Eu já fiz esta provocação, em algumas das minhas palestras: ao final, pergunto à plateia o seguinte: “Se você soubesse que estaria sujeito a morrer nos próximos dias no trânsito, o que mudaria no seu comportamento para que a tragédia não acontecesse?” É a vontade de viver mais um pouco? Ou a vontade de poder criar seus filhos? Ou poder fazer aquilo que você ainda não fez?
Porque tem gente que não vai ter nenhuma motivação para mudar, mesmo que ele tenha conhecimento e que entenda que está diante de um risco, porque a motivação para ele é diferente da motivação que nós gostaríamos que tivesse.
Neste aspecto, quero destacar uma frase que, muitas vezes, é atribuída ao filósofo Aristóteles, do século IV antes de Cristo, mas que foi escrita por um filósofo contemporâneo norte-americano, chamado Will Durant (embora o tenha escrito com referência ao pensamento aristotélico): “Nós somos aquilo que fazemos repetidamente. Excelência, então, não é um modo de agir, mas um hábito”.

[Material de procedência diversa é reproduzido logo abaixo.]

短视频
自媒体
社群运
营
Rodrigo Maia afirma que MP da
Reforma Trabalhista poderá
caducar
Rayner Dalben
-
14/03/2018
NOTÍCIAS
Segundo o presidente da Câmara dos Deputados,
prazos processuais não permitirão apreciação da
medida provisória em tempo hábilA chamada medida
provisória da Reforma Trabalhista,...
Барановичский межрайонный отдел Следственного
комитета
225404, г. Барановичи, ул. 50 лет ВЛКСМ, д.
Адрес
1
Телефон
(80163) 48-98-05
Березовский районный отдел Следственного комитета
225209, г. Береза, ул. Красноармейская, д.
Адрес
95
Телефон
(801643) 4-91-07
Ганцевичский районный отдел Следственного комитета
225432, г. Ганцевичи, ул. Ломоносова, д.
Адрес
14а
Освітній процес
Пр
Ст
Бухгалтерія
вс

Enfim, segurança no trânsito depende desta atenção ao trânsito seguro, percepção baseada em bons valores, motivação para hábitos seguros e, efetivamente, mudança de comportamento, para se tornar algo constante.

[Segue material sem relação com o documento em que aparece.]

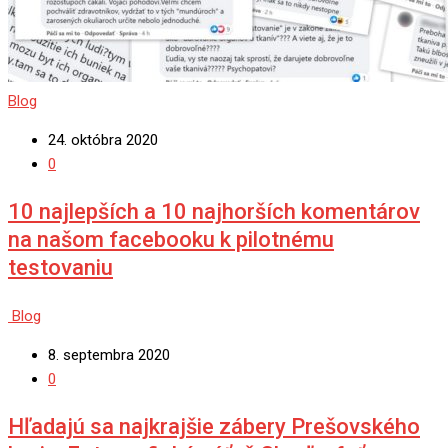
Blog
24. októbra 2020
0
10 najlepších a 10 najhorších komentárov
na našom facebooku k pilotnému
testovaniu
Blog
8. septembra 2020
0
Hľadajú sa najkrajšie zábery Prešovského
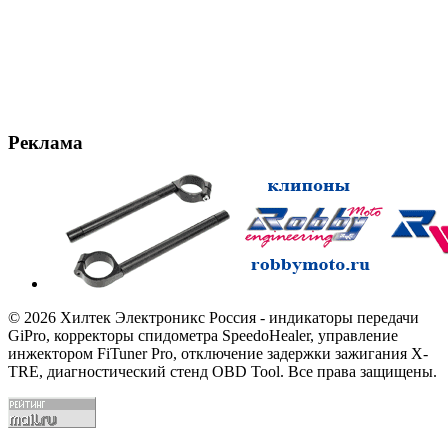
Реклама
© 2026 Хилтек Электроникс Россия - индикаторы передачи
GiPro, корректоры спидометра SpeedoHealer, управление
инжектором FiTuner Pro, отключение задержки зажигания X-
TRE, диагностический стенд OBD Tool. Все права защищены.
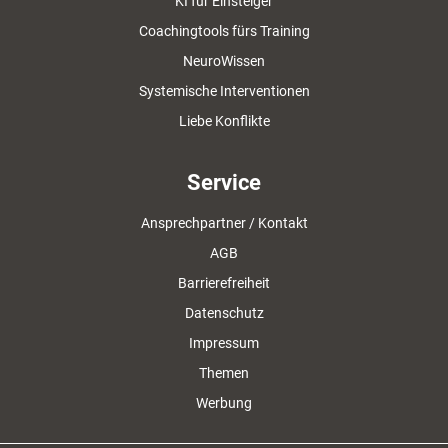
KI für Einsteiger
Coachingtools fürs Training
NeuroWissen
Systemische Interventionen
Liebe Konflikte
Service
Ansprechpartner / Kontakt
AGB
Barrierefreiheit
Datenschutz
Impressum
Themen
Werbung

Desta forma, quero mais uma vez parabenizar o Observatório Nacional de Segurança Viária pelo tema idealizado, juntamente com o Denatran, que abraçou a ideia já há alguns anos, e propor a você uma reflexão sobre as duas frases que compõem o tema do Maio Amarelo, pois não é apenas “Perceba o risco”, mas sim uma sequência de ações: “Perceba risco E Proteja a vida” – não adianta eu saber que o risco existe e conhecer quais são as consequências daquele risco, mas devo adotar internamente uma representação baseada em valores de convivência social, que me induzam a uma mudança de comportamento, para que as pessoas com quem eu convivo, mesmo que sejam pessoas que eu nem mesmo conheço, tenham o mesmo direito que eu gostaria de ter: uma vida saudável no trânsito e uma segurança para nossa mobilidade urbana.

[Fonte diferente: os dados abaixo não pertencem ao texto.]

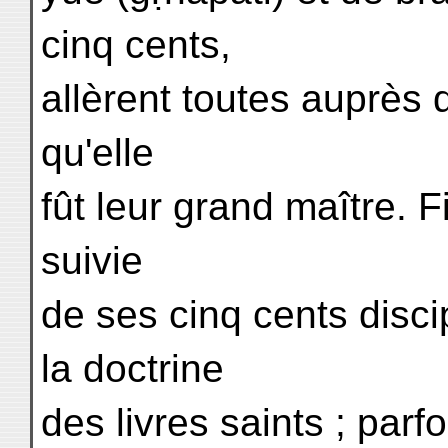
cinq cents,
allèrent toutes auprès d
qu'elle
fût leur grand maître. F
suivie
de ses cinq cents discip
la doctrine
des livres saints ; parfo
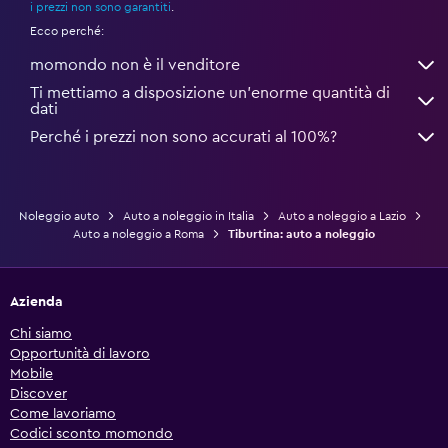
i prezzi non sono garantiti
.
Ecco perché:
momondo non è il venditore
Ti mettiamo a disposizione un’enorme quantità di
dati
Perché i prezzi non sono accurati al 100%?
Noleggio auto
Auto a noleggio in Italia
Auto a noleggio a Lazio
Auto a noleggio a Roma
Tiburtina: auto a noleggio
Azienda
Chi siamo
Opportunità di lavoro
Mobile
Discover
Come lavoriamo
Codici sconto momondo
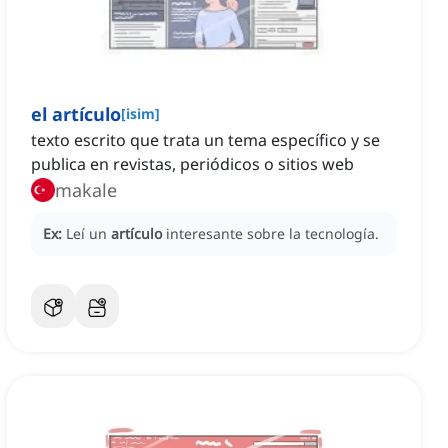
el artículo
[
isim
]
texto escrito que trata un tema específico y se
publica en revistas, periódicos o sitios web
makale
Ex:
Leí un
artículo
interesante sobre la tecnología.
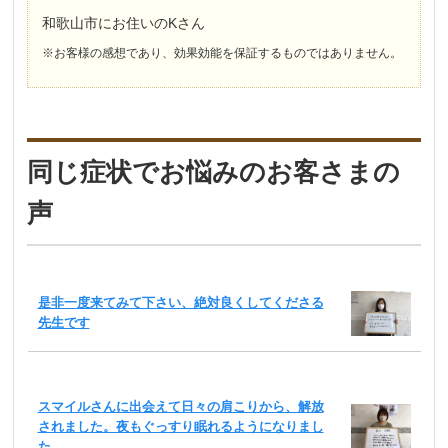
和歌山市にお住いのKさん
※お客様の感想であり、効果効能を保証するものではありません。
同じ症状でお悩みのお客さまの
声
是非一度来てみて下さい、絶対良くしてくださる
先生です
スマイルさんに出会えて日々の肩こりから、解放
されました。夜もぐっすり眠れるようになりまし
た。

São Paulo, 05 de maio de 2020.
JULYVER MODESTO DE ARAUJO, Consultor e Professor de Legislação de trânsito, com experiência profissional na área de policiamento de trânsito urbano de 1996 a 2019, atualmente Major da Reserva da Polícia Militar do Estado de São Paulo; Conselheiro do CETRAN/SP desde 2003; Membro da Câmara Temática de Esforço Legal do Conselho Nacional de Trânsito (2019/2021); Mestre em Direito do Estado, pela Pontifícia Universidade Católica – PUC/SP, e em Ciências Policiais de Segurança e Ordem Pública, pelo Centro de Altos Estudos de Segurança da PMESP; Especialista em Direito Público pela Escola Superior do Ministério Público de SP; Coordenador de Cursos, Palestrante e Autor de livros e artigos sobre trânsito.